28. August 2011: Vulcaneşti (MD) – Tiraspol (Transnistrien) – Odessa (UA)

Tagesetappe: 400 km

Nachdem wir ausgeschlafen hatten hingen wir noch ziemlich lange im Hotel herum. Es lag eine ungewisse Stimmung im Raum, da wir nochmals ein wenig über Transnistrien gelesen hatten und die vielen Horrorstorys speziell bei Taylan ziemliche Skepsis ausgelöst hatten. Er hatte kaum noch Geld dabei, und wenn wir an der Grenze abgezockt werden würden, läge er trocken. Glücklicherweise kamen wir doch noch überein, auf die Geschichten aus dem Internet zu scheißen und loszufahren. Hätten wir bisher auf solche Storys gehört, wären uns schon viele schöne Orte entgangen. Also auf, auch wenn es nur eine Stippvisite wird. Um 14.30 Uhr fuhren wir los und bewunderten sogleich die stark UdSSR-mäßigen Gebäude rund um das Hotel herum. Es wirkte alles recht trostlos.

Hotel Vulcaneşti

 

Wir fuhren durch Comrat, die Hauptstadt Gagausiens. Die Orte, die wir außerdem kreuzten, waren alle recht ärmlich. Die Menschen sahen aber nicht besonders traurig aus, fast im Gegenteil. Auch auf den Dörfern lebten noch viele junge Menschen und so begegnete uns auch manch ansehnliches weibliches Geschöpf. Es war auffällig, daß sich keine Bank oder Wechselstube auftun wollte. Wir hatten nur moldawische Mickeymaus im Wert von 3 oder 4 EUR und mußten ziemlich bald tanken. Ich versuchte, mit Euro zu tanken, hatte aber erst bei der dritten Tankstelle Erfolg und bekam nur 10 Lei für 1 Euro. Der Offizielle Wechselkurs liegt aber bei ugf. 15 MDL/EUR. So kostete der Liter Diesel gute 1,41 EUR. Aber wir konnten ja später in Transnistrien günstig tanken, wenn alles gut läuft. Daher tankte ich auch nur für 20 EUR. Zu allem Überfluß war die Radkappe hinten links wohl irgendwo auf der Strecke weggeflogen.

Der Straßenzustand wechselte ständig zwischen „in Ordnung“, schauderhaft, katastrophal, brandneu und babypopoglatt. Gelegentlich, wenn es ganz heftig wurde, setzte der Unterboden leicht auf. Als wollte man den Zugang zum Land jenseits des Dnestr dadurch unterbinden.

moldawische Straßen ...

In Căușeni folgten wir der Straße nach Bender. Die Grenze, die eigentlich keine ist, kam mit einer extrem breiten vierspurigen Straße mit gutem Belag näher. Dann ein Schild: „Costums Control Zone“. Ich war mir nicht sicher, ob das jetzt Moldauer oder Transnistrier waren. Es waren die Moldauer. Der Grenzer sah die Pässe kurz durch und sagte mir „You enter another country“. Er konnte etwas deutsch, scherzte rum, und wünschte uns noch einen schönen Tag. Ausreisestempel gibt es hier nicht. 500 m bergab folgte ein Gitter, an dem zwei schwerbewaffnete Militärs standen, zwischen denen man sich mit dem Auto durchschlängelte. Dann sah man schon den blauen Grenzkomplex der Transnistrischen Moldauischen Republik. Eine handvoll Polizisten in blauen Uniformen standen dort herum. Einer begrüßte uns in einem Mix aus Russisch und ein paar Englisch-Bröckchen, sah kurz in die Pässe und bat mich, rechts ranzufahren und zum Zoll zu gehen. Dort sollte das Fahrzeug angemeldet und die Straßenbenutzungsgebühr bezahlt werden. Taylan und Jonas blieben im Auto. Es war kurz vor 18 Uhr, als die Formalitäten losgingen.

━━━━━━

[Aufgabe 1] Wie lautet der Satz „Die Grenze, die eigentlich keine ist, kam mit einer extrem breiten vierspurigen Straße mit gutem Belag näher.“ aus dem Reisebericht auf Englisch?
[Aufgabe 2] Welche Hauptfakten enthält der Absatz des Reiseberichts, der mit „Wir fuhren durch Comrat“ beginnt? Gib sie als knappe Stichpunktliste wieder.

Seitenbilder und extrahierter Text
━━━━━━

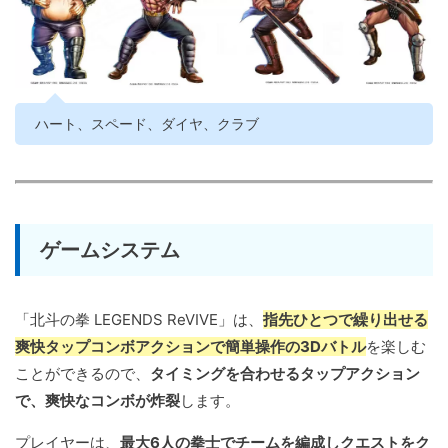
ハート、スペード、ダイヤ、クラブ
ゲームシステム
「北斗の拳 LEGENDS ReVIVE」は、
指先ひとつで繰り出せる
爽快タップコンボアクションで簡単操作の3Dバトル
を楽しむ
ことができるので、
タイミングを合わせるタップアクション
で、爽快なコンボが炸裂
します。
プレイヤーは、
最大6人の拳士でチームを編成しクエストをク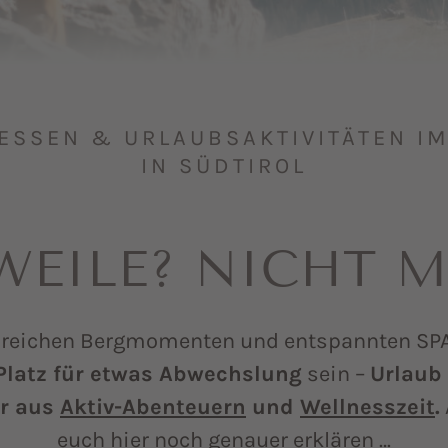
SSEN & URLAUBSAKTIVITÄTEN IM 
N SÜDTIROL
EILE? NICHT M
eichen Bergmomenten und entspannten SPA
Platz für etwas Abwechslung
sein –
Urlaub 
ur aus
Aktiv-Abenteuern
und
Wellnesszeit
.
euch hier noch genauer erklären …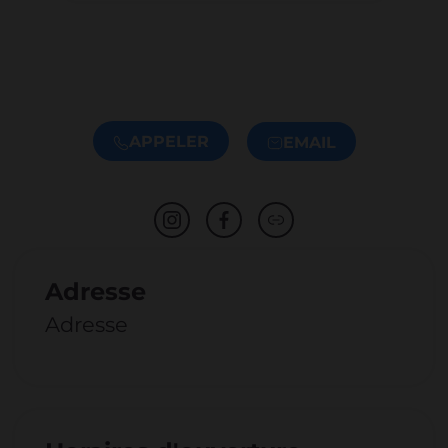
APPELER
EMAIL
Adresse
Adresse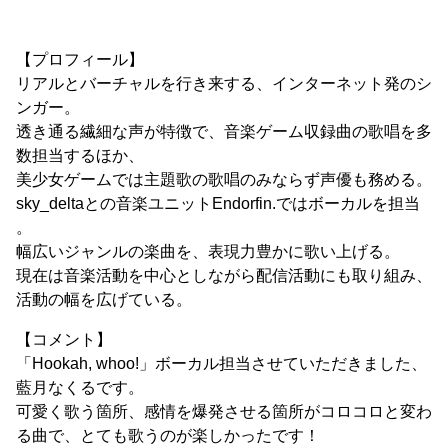
【プロフィール】
リアルとバーチャルを行き来する、インターネット発のシ
ンガー。
透き通る繊細な声が特徴で、音楽ゲーム収録曲の歌唱を多
数担当するほか、
美少女ゲームでは主題歌の歌唱のみならず声優も務める。
sky_deltaとの音楽ユニットEndorfin.ではボーカルを担当
。
幅広いジャンルの楽曲を、表現力豊かに歌い上げる。
現在は音楽活動を中心としながら配信活動にも取り組み、
活動の幅を広げている。
【コメント】
「Hookah, whoo!」ボーカル担当させていただきました、
藍月なくるです。
可愛く歌う箇所、感情を爆発させる箇所がコロコロと変わ
る曲で、とても歌うのが楽しかったです！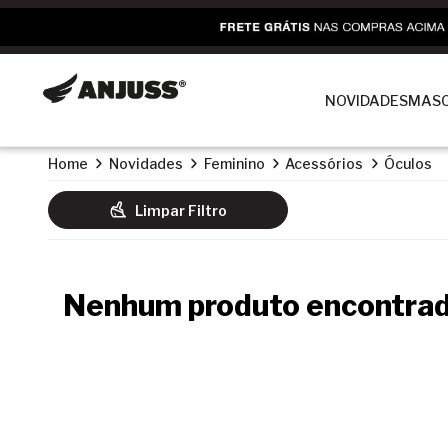
NOVIDADES
MASC
Home
Novidades
Feminino
Acessórios
Óculos
Limpar Filtro
Nenhum produto encontrad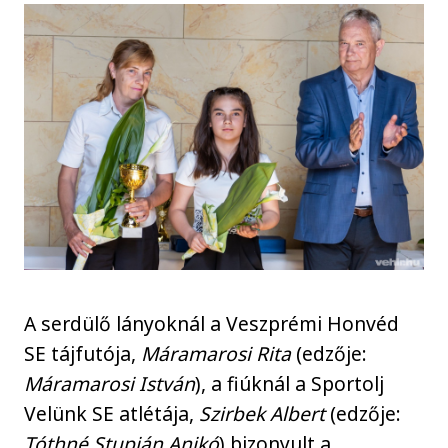
A serdülő lányoknál a Veszprémi Honvéd
SE tájfutója,
Máramarosi Rita
(edzője:
Máramarosi István
), a fiúknál a Sportolj
Velünk SE atlétája,
Szirbek Albert
(edzője:
Tóthné Stupián Anikó
) bizonyult a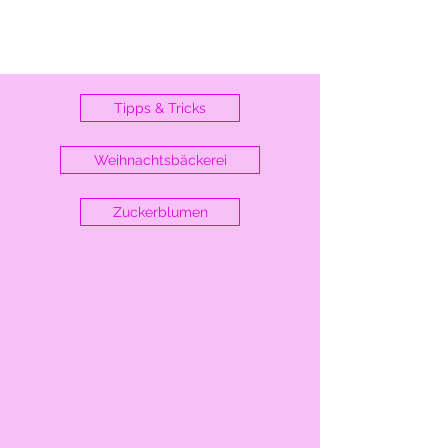
Tipps & Tricks
Weihnachtsbäckerei
Zuckerblumen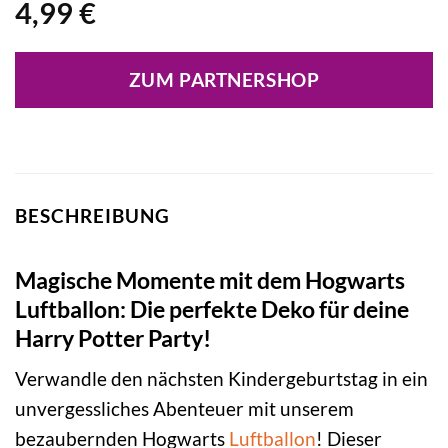
4,99
€
ZUM PARTNERSHOP
BESCHREIBUNG
Magische Momente mit dem Hogwarts
Luftballon: Die perfekte Deko für deine
Harry Potter Party!
Verwandle den nächsten Kindergeburtstag in ein
unvergessliches Abenteuer mit unserem
bezaubernden Hogwarts
Luftballon
! Dieser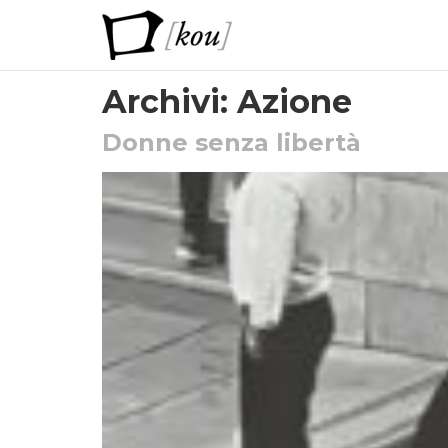
Archivi:
Azione
Donne senza libertà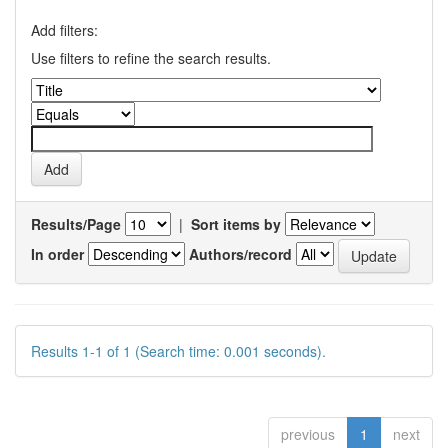
Add filters:
Use filters to refine the search results.
Results/Page
|
Sort items by
In order
Authors/record
Results 1-1 of 1 (Search time: 0.001 seconds).
previous
1
next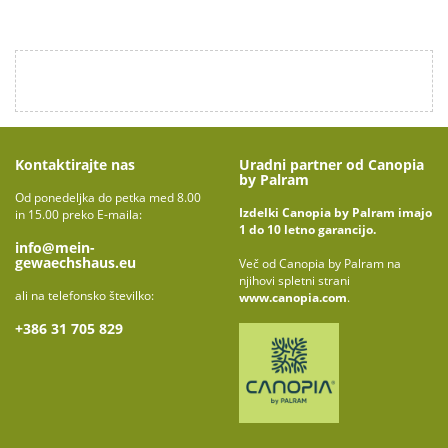
Kontaktirajte nas
Uradni partner od Canopia
by Palram
Od ponedeljka do petka med 8.00
Izdelki Canopia by Palram imajo
in 15.00 preko E-maila:
1 do 10 letno garancijo.
info@mein-
gewaechshaus.eu
Več od Canopia by Palram na
njihovi spletni strani
ali na telefonsko številko:
www.canopia.com
.
+386 31 705 829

━━━━━━

[Lösung 1] The border, which isn't really one, came closer along an extremely wide four-lane road with a good surface.

[Lösung 2]
- Fahrt durch Comrat, die Hauptstadt Gagausiens, und weitere recht ärmliche Orte
- Die Menschen wirkten nicht besonders traurig; auch in den Dörfern lebten noch viele junge Leute.
- Es fand sich keine Bank oder Wechselstube; man hatte nur moldawisches Geld im Wert von 3 oder 4 EUR.
- Tanken mit Euro klappte erst an der dritten Tankstelle, zu 10 Lei pro Euro statt des offiziellen Kurses von ungefähr 15 MDL/EUR.
- Der Liter Diesel kostete dadurch gut 1,41 EUR, daher wurde nur für 20 EUR getankt, in der Hoffnung auf günstiges Tanken in Transnistrien.
- Die Radkappe hinten links war unterwegs verloren gegangen.